South Korea's top ride-hailer cleared of violating transportation law

VCNC founder and lobby group hail startup's victory as step forward for innovation

VCNC has been operating its ride-hailing service Tada since October 2018. (Photo by Kotaro Hosokawa)

SEOUL -- South Korea's top ride-hailing startup has been cleared of running a taxi service illegally in what is being hailed as a victory for entrepreneurship and innovation in the country.

The Seoul Central District Court on Wednesday acquitted VCNC and its CEO, Park Jae-wook, of the charges against them, saying the company offers a legitimate, app-based car rental service. VCNC began operating Tada, a service that allows users to book an 11-seat minivan and driver, in October 2018.

"A Tada user is a person who is given a short-term rental car by contract. It is not permissible to punish [VCNC] by treating it like a traditional offline transportation service," the court said in its ruling.

Park and VCNC were indicted last October on charges of violating the country's passenger transportation law, a move that rekindled debate over South Korea's strict regulations and attitude toward startups.

The verdict comes as numerous startups in South Korea struggle to survive -- or even give up -- due to red tape and unfriendly regulations. Kakao, the country's second-largest internet company, suspended its car-sharing service last year after facing strong opposition from taxi drivers and the government.
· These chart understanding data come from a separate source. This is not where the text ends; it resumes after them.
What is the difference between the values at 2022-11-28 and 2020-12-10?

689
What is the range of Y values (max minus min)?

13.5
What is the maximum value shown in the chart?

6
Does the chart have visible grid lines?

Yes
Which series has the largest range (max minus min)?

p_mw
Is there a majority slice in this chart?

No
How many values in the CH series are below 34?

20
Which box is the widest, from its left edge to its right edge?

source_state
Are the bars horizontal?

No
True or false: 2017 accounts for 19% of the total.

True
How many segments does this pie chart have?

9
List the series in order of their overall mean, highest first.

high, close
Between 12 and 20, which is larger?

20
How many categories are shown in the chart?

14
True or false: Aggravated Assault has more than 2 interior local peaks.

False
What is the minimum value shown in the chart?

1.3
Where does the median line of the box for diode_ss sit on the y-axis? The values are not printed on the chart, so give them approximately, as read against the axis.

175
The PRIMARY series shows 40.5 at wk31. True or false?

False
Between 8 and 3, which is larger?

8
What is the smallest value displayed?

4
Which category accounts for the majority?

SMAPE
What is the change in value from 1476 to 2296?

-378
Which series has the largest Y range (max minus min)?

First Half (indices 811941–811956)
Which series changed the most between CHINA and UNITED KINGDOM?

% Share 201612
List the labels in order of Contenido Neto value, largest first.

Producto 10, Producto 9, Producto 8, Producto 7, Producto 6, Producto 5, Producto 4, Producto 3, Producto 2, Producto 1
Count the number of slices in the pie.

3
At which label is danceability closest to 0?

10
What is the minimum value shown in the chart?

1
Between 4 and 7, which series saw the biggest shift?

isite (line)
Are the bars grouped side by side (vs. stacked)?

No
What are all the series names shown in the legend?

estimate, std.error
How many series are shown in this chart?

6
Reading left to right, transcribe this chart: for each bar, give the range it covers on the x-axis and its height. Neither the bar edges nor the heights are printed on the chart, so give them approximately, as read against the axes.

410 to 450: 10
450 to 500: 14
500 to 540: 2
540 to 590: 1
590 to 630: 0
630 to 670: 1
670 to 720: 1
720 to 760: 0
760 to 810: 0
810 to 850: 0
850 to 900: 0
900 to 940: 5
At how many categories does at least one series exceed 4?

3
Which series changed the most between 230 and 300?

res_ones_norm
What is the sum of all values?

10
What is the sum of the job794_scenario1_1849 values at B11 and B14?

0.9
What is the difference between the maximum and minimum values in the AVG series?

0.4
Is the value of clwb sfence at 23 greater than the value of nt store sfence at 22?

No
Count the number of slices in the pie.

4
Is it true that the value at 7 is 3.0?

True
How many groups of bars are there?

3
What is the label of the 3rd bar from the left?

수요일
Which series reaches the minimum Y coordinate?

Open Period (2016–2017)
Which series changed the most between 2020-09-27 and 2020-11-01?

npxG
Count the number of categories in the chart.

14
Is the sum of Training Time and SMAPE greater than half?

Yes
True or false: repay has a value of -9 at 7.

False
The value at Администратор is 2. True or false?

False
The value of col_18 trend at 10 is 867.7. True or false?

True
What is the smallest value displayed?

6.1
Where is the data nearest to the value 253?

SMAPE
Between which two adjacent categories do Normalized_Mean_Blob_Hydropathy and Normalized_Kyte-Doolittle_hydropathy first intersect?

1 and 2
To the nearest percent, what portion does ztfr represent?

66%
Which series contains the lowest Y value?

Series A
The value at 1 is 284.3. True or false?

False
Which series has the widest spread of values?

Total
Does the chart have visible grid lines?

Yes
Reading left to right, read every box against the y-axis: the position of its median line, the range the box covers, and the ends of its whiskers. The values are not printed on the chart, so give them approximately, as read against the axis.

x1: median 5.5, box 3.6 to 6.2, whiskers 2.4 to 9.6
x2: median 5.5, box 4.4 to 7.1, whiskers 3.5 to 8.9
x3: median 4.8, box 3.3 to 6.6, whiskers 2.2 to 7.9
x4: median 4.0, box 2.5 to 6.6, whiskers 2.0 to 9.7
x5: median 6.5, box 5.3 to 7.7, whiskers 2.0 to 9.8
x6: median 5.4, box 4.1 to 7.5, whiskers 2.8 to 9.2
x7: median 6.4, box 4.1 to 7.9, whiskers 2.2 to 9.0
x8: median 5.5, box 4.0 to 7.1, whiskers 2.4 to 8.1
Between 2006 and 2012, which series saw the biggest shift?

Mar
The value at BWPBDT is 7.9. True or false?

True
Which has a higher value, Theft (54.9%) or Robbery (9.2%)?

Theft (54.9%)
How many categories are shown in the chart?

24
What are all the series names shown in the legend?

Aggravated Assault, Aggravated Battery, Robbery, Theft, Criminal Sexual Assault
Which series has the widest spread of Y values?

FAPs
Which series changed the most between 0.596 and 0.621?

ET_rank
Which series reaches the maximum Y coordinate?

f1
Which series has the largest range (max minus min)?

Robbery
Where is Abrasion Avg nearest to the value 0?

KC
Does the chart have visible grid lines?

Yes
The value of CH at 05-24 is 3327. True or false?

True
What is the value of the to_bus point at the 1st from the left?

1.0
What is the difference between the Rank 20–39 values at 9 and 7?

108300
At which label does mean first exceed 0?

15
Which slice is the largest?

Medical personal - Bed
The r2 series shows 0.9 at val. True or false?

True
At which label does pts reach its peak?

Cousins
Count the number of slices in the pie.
In some cases, the opposition has been extreme. A 76-year-old taxi driver surnamed Ahn set fire on himself last year to protest Tada. Taxi drivers, who enjoy government support, also hosted a large-scale sit-in strike in downtown Seoul calling on authorities to revoke the startup's business license.

VCNC CEO Park welcomed the court ruling. "It is a good moment in which our society entered the future. I will consider solutions for improving the mobility ecosystem, including cooperating with the taxi industry," Park said.

Tada has been popular among users thanks largely to its well-mannered drivers -- who are trained to avoid making small talk with passenger. Tada's fares are a little bit higher than those of taxis, but many people are willing to pay for the better service. It has more than 1.2 million users, mostly in the metro Seoul area, and runs some 1,000 vehicles.

Park said that the company contributes to society by providing many jobs for part-time drivers who can work on their own schedule. These drivers include students, actors and homemakers who prefer flexible working time.

Korea Venture Business Association, a lobby group for startups, also welcomed the ruling, saying it hoped the decision will draw more attention and support for startups.

"We expect the verdict will mark a milestone for the mobility industry as it continues its innovations," the association said in a statement. "In particular we ask support and interest for new industries, such as artificial intelligence, autonomous driving, fintech and telemedicine so that [startups in those fields] can grow into unicorns and contribute to the economic development of our country."